Críticos.com.br– Um depoimento que eu achei bem curioso é o daquela senhora que conta como a vida no prédio era antes do atual síndico, conta às gargalhadas, que vinha a polícia e tal. De repente, ao lembrar que depois tudo ficou organizado, ela fica séria, quase triste. O sentimento que eu tive foi de que o filme reflete um pouco o caráter nacional, essa relação ambígua com a ordem e com o caos...

EDUARDO COUTINHO – Exatamente...Perfeito...

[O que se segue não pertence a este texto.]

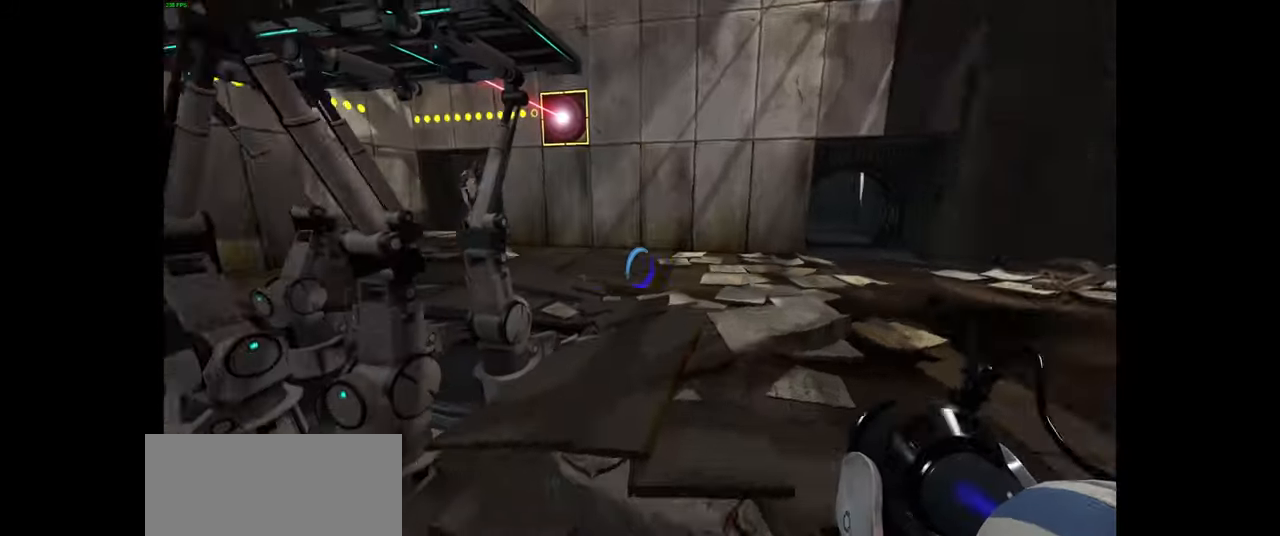
{"keys": ["w"], "mouse": [], "events": [[33, "space", "down"], [67, "d", "down"], [117, "a", "up"], [117, "space", "up"], [117, "w", "up"], [267, "d", "up"], [367, "w", "down"]]}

Críticos.com.br- Foi uma intenção sua?

EDUARDO COUTINHO – Não, veja bem, quando eu cheguei nela eu sabia que ela era uma pessoa risonha, ela tinha na pesquisa dado um riso falando sobre o passado, quando eu cheguei e perguntei, ela reproduziu, só que com muito mais brilho. Isso que você está dizendo é exato e aí é que há o problema de leitura. Numa exibição na Casa Rui Barbosa, uma pessoa falou, e aí já tem um pouco a leitura que pode ser ideológica, se ela dizendo aquilo não queria dizer que antigamente, na bagunça, o prédio era comunidade, e agora com a ordem não é comunidade, achando que era uma espécie de crítica à visão do César Maia. Isso é uma visão exagerada, ele nunca foi comunidade, nem antes nem depois. Agora, é fascinante o seguinte: que na desordem ela tinha um prazer que a ordem corta e isso é uma dialética complicada, isso é uma complicação para lidar, e é perfeito como leitura. Em toda bagunça terrível tinha momentos que ela vivia a vida com mais plenitude. Ao mesmo tempo pagava um preço, porque de dia roubavam a casa, etc. E na ordem tem essa coisa. Lidar com isso é essencial.



Críticos.com.br– Você acha que aquilo que salva os personagens, os brasileiros, é essa capacidade de ser alegre no caos, não é? Porque é uma condição de vida quase sub-humana.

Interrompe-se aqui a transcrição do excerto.